Data is literally everywhere. There are more than 40 zettabytes of data in the world, which is equal to 40 trillion gigabytes of data. Data is the fuel of every industry, from healthcare to transportation.
However, we need to know how to manage, protect, and clean that vast amount of data in order to use it to its fullest.
How can you make the most of data? The first step, when it comes to handling data, is knowing its type and properties.
Depending on its value, data can be qualitative (categorical) data and quantitative (numerical) data.
We analyze each of them.
Qualitative data (categorical)
They describe an object or a group of elements They are known as categorical data because, as the name suggests, they can label a group of elements or data points in a specific category. Examples can be colors, plants and places
Qualitative data is then classified into 2 other subtypes: “ordinal” and “nominal”.

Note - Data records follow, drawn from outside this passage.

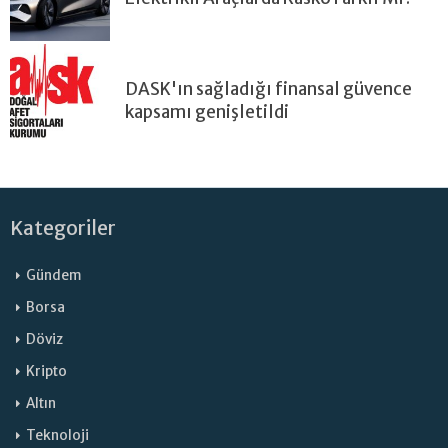
DASK'ın sağladığı finansal güvence
kapsamı genişletildi
Kategoriler
Gündem
Borsa
Döviz
Kripto
Altın
Teknoloji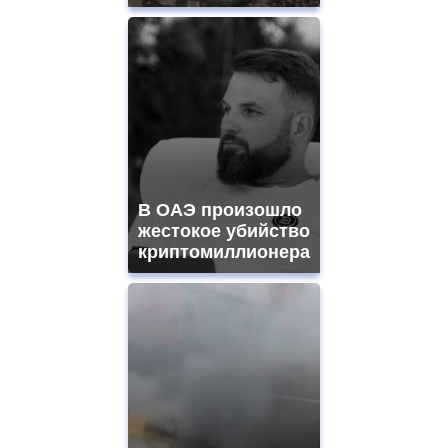
В ОАЭ произошло
жестокое убийство
криптомиллионера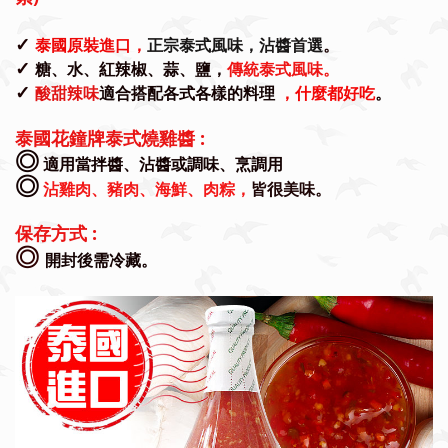
✓
泰國原裝進口，
正宗泰式風味，沾醬首選
。
✓
糖、水、紅辣椒、蒜、鹽，
傳統泰式風味。
✓
酸甜辣味
適合搭配各式各樣的料理
，什麼都好吃
。
泰國花鐘牌泰式燒雞醬 :
◎
適用當拌醬、沾醬或調味、烹調用
◎
沾雞肉、豬肉、海鮮、肉粽，
皆很美味。
保存方式 :
◎
開封後需冷藏。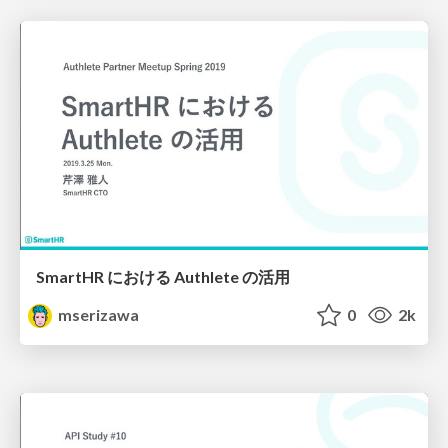
SmartHR における Authlete の活用
mserizawa
0
2k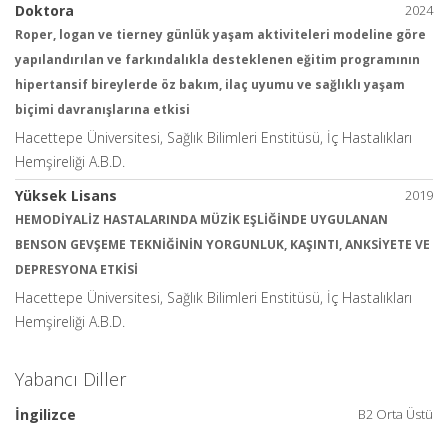
Doktora
2024
Roper, logan ve tierney günlük yaşam aktiviteleri modeline göre
yapılandırılan ve farkındalıkla desteklenen eğitim programının
hipertansif bireylerde öz bakım, ilaç uyumu ve sağlıklı yaşam
biçimi davranışlarına etkisi
Hacettepe Üniversitesi, Sağlık Bilimleri Enstitüsü, İç Hastalıkları
Hemşireliği A.B.D.
Yüksek Lisans
2019
HEMODİYALİZ HASTALARINDA MÜZİK EŞLİĞİNDE UYGULANAN
BENSON GEVŞEME TEKNİĞİNİN YORGUNLUK, KAŞINTI, ANKSİYETE VE
DEPRESYONA ETKİSİ
Hacettepe Üniversitesi, Sağlık Bilimleri Enstitüsü, İç Hastalıkları
Hemşireliği A.B.D.
Yabancı Diller
İngilizce
B2 Orta Üstü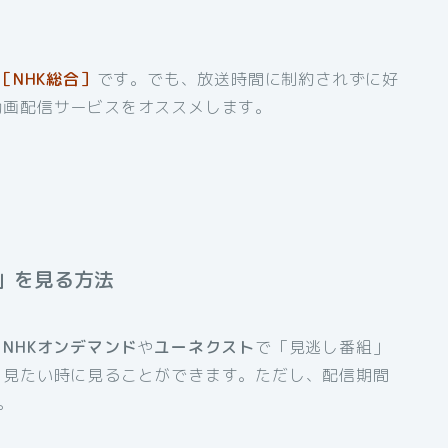
［NHK総合］
です。でも、放送時間に制約されずに好
動画配信サービスをオススメします。
」を見る方法
、
NHKオンデマンド
や
ユーネクスト
で「見逃し番組」
も見たい時に見ることができます。ただし、配信期間
。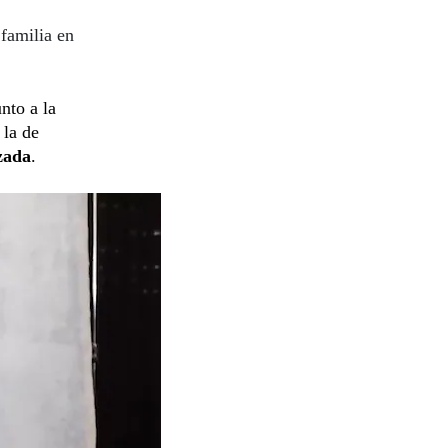
familia en
unto a la
 la de
zada
.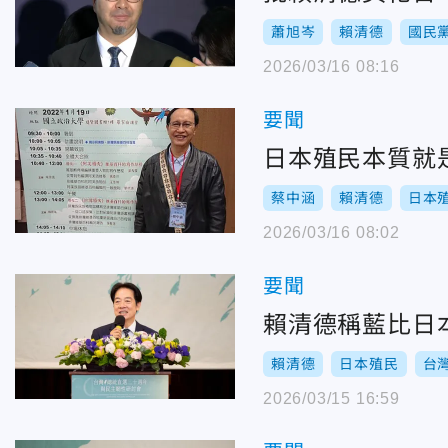
蕭旭岑
賴清德
國民
2026/03/16 08:16
要聞
日本殖民本質就
蔡中涵
賴清德
日本
2026/03/16 08:02
要聞
賴清德稱藍比日
賴清德
日本殖民
台
2026/03/15 16:59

Ordinal data follows a specific order or rank, as in test scores, economic status, or military rank.
However, nominal data does not follow a specific order like ordinal data. Consider gender, city, employment status, colors, etc.
Quantitative data (numerical)
On the other hand, quantitative data deals with numerical values on which we can apply mathematical operations: height, fruits in a basket, children in a school.
Although they look similar, there is something else you need to keep in mind: Quantitative data can be continuous or discrete.
The difference is that we can break continuous data into smaller units and still make sense. However, this is not possible with discrete data, since dividing it into smaller units will give us unreasonable values.
For example, weight is continuous because we can measure it in kilograms, grams, and milligrams and still have a valid weight value. But can we apply the same concept to a discrete value, like children in a school? That would be more than unreasonable, since it is not possible to divide a child in half or into smaller units,
Types of data according to sensitivity
Data confidentiality is a controversial issue with many loose ends still to be tied up. However, the repercussions of neglecting them are so severe that if someone uses your personal data without your permission, you may face a class action lawsuit. Therefore, being able to classify data according to its sensitivity is a fundamental aspect of working as a data professional. So let’s briefly cover the 4 sensitivity levels:
Low data sensitivity
Low-sensitivity or public data is the kind of data that almost anyone can access and share without harming people or institutions. Examples include content from public websites, such as blogs and downloadable materials, directory information, and company information.
Medium data sensitivity
Data at this level is for internal use only. Minor harm can occur when disclosing medium-sensitivity data, such as donor data, emails, and personnel records.
High data sensitivity
This is confidential data and its disclosure for any reason can cause serious damage to both individuals and institutions. Highly sensitive data includes passwords, social security numbers, financial data, etc.
The reasons why understanding data types is crucial.
Knowing the exact format and size of your data helps save time and space.
Reduces the probability of errors in the cleaning and analysis stages.
It ensures that the functions you write later will give you the desired results.
And it helps instrumentation, which is the process of tracking data and sending it to other systems.
To instrument data correctly and create an effective monitoring plan, you must determine all data types in advance.